22 - 𝓶𝓸𝓶

19.1K 1.2K 92
                                    

"Are you sure you know your way around the neighborhood well enough?"

The sound of Miles' claws clicking against the floor tiles in the kitchen nearly drowned out Amy's question as she held out his retractable leash in her hand, the metal hook for his collar clanking against the red plastic handle.

He seemed to recognize it, ears perked and eyes intently watching her movements as he sat in front of her, like he was trying to sit like a good dog but the excitement was enough to make his front paws jitter on the floor and his tail to rapidly thwack against the corner of the island. When Amy still hesitated, he scooted closer to her, enthused and enraptured by the leash in her hand.

It had been a couple of hours since David and I came home from the police station in Shiloh, since the interview with Detective Marsh and Officer Porterfield ended, and I spent the hour drive back to Shelridge slumped against the passenger seat, feeling drained and dissatisfied. It seemed like the questions were endless, even the ones about things I didn't even know—like how Mom's new job was going past good, I guess, or if she was still close with anyone from her side of the family—and I went from thinking I knew my mom better than anyone to realizing I didn't know much about her at all.

I didn't know the names of her childhood friends who might still live in town, or where she got her pills from, or if her addiction was a result of depression or not. I didn't know how or why she started using, or who would've hated her enough to actually strangle her. Even when he asked me when I last her, it seemed to disappoint everyone when I said I left for school and she was just asleep on the futon like normal. The detective hesitated, though, before asking me if it looked like she was breathing.

Like she could've been strangled with me in the trailer with her.

But I knew she hadn't been, I knew she was alive when I left because she was snoring. She smoked, so her snore was always loud and rattled against the walls of the trailer like it did in her lungs when she breathed. I had left for school, and she had been fine. She didn't have to work that day so I didn't know what she had planned between then and picking me up so we could pick out flowers for my garden. But that wasn't what frustrated me the most. It was when Detective Marsh started asking questions about me, how I felt about my mom, what our relationship was like.

It was going pretty alright until he asked me if my mom ever did anything to make me angry. I could feel David staring at me, like he had been for the whole interview like he was looking for answers from me too or just wanted to make sure I didn't say anything to damage his political reputation, and I didn't want to admit the truth in front of him. I didn't want to see that look on his face, one of pity or embarrassment or something, so I shrugged and said no. Not really. I didn't like that she used, but I wasn't angry with her.

I knew enough about addiction to know it's not some sort of logical choice, even if it did feel like a choice, nonetheless.

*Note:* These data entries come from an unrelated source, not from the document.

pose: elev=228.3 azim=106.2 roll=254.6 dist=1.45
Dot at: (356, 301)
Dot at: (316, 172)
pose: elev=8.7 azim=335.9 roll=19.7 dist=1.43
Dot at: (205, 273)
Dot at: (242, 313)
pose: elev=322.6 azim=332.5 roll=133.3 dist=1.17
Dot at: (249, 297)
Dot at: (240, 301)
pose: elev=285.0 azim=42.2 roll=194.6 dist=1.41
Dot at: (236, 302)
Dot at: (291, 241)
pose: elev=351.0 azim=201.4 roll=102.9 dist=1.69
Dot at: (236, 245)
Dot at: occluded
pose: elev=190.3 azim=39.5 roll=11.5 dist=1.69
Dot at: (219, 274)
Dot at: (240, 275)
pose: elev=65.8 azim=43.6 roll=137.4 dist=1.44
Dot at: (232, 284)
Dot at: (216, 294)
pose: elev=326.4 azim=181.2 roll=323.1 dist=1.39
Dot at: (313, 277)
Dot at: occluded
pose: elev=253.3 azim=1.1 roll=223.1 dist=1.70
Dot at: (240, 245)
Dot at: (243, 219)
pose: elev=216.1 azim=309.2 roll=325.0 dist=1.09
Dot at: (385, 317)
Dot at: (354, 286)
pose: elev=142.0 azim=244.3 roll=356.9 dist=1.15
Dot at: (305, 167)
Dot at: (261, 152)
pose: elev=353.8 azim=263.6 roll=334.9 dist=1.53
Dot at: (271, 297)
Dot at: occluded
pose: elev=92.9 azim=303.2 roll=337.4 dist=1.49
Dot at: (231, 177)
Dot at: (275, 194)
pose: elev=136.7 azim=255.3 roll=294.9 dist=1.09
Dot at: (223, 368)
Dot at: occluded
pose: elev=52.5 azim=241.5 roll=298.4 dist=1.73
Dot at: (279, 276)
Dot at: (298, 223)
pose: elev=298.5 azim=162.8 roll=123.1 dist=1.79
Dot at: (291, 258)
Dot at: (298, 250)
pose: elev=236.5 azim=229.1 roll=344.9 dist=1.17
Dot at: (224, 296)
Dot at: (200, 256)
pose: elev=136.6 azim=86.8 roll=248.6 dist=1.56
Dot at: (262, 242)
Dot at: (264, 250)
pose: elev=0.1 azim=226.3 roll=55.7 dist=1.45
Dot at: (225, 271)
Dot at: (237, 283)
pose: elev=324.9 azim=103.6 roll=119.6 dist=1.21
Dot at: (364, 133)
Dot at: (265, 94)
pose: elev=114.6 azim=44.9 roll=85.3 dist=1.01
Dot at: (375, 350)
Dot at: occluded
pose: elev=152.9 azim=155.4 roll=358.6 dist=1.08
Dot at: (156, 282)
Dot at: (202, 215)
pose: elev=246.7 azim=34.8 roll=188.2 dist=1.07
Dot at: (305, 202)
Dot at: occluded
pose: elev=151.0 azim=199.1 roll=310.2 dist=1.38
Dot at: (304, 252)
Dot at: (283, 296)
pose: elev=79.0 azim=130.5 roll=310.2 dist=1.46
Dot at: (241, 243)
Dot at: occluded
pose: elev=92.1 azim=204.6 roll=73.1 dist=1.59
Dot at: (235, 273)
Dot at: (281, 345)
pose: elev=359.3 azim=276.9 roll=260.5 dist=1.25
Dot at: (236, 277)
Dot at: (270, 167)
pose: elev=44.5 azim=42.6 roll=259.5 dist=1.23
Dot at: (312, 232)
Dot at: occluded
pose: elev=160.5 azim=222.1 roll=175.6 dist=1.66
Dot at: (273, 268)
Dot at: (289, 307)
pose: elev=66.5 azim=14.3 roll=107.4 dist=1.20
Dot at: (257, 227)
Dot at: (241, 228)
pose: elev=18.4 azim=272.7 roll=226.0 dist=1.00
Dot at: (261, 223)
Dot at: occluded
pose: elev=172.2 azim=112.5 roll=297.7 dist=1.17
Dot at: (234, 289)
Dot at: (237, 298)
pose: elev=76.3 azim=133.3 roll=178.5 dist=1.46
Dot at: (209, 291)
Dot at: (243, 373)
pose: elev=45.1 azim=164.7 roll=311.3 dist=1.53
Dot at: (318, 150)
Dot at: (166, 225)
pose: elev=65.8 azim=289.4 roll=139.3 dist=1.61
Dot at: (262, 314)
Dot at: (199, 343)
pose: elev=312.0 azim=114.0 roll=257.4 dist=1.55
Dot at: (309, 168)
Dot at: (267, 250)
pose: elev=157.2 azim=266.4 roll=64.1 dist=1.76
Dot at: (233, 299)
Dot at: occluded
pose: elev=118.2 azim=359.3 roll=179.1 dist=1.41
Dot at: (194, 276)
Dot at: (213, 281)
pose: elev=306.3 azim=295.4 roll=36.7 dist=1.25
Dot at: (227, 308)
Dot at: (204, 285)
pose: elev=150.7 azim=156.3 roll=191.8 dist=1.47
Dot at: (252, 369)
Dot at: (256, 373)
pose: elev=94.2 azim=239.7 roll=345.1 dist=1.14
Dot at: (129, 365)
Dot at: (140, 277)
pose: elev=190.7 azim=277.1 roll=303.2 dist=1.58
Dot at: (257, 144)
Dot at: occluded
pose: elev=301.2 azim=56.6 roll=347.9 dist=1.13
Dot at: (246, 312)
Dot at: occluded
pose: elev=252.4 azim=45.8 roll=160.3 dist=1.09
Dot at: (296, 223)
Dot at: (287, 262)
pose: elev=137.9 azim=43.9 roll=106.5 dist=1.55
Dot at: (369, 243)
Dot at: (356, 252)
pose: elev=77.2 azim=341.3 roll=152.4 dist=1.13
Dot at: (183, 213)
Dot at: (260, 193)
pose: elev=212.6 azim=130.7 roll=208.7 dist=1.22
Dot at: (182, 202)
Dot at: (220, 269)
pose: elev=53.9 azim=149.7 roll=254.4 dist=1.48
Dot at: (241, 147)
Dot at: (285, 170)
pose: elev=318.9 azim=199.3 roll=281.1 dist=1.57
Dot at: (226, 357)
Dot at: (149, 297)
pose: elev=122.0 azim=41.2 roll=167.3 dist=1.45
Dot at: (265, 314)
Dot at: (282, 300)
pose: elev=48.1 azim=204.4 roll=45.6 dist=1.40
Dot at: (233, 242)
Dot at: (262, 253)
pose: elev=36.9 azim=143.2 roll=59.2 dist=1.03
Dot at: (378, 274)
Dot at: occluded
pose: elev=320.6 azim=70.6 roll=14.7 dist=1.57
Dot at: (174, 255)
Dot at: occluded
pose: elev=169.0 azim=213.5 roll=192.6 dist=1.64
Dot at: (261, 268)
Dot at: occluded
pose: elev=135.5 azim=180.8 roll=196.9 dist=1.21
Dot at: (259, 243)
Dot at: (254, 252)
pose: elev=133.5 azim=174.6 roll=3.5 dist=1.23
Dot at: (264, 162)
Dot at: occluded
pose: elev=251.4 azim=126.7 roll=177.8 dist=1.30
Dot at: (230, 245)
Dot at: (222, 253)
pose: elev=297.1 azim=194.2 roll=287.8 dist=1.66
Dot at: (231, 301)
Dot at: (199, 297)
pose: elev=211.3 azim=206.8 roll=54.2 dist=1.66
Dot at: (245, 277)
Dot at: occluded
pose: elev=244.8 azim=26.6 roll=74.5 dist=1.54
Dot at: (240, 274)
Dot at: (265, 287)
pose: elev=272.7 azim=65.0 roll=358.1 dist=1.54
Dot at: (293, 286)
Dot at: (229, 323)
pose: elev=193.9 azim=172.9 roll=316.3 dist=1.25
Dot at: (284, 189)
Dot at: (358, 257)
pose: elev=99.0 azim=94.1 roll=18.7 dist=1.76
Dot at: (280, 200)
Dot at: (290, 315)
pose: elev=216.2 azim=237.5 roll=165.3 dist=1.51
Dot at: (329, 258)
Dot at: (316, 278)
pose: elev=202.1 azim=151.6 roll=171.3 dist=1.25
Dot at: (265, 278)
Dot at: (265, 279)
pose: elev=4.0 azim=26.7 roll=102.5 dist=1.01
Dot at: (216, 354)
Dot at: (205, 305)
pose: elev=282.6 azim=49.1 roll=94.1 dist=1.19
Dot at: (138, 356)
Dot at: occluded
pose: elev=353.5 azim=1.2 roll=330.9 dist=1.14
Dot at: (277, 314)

Anger felt like a word that was red hot, blazing and destructive, and that didn't seem to fit my feelings about her addiction. I was disappointed, and maybe felt some lesser version of angry, but not the whole of it.

What did make me angry was the night she drove me to the ATM, made me seethe to point of locking her sobbing outside, but I didn't kill my mom, so it wasn't like it was relevant. But there was still an uncomfortable part of me that squirmed at the thought of lying to someone investigating my mother's murder. And that was so frustrating to me, but I didn't know David to know that about her, or about me.

So, after a couple of hours wandering around the lake-house in an attempt to avoid Natalie—who had spent her afternoon getting highlights in her hair, running her fingers through the professional curls and recounting the experience in detail for me in the living room when I thought about watching a movie—I found Amy with Miles in the kitchen. He had his whole body against the floor, lying down in that way that makes dogs look like someone just knocked me over and they didn't have the will to get up, and I felt like I needed to do something.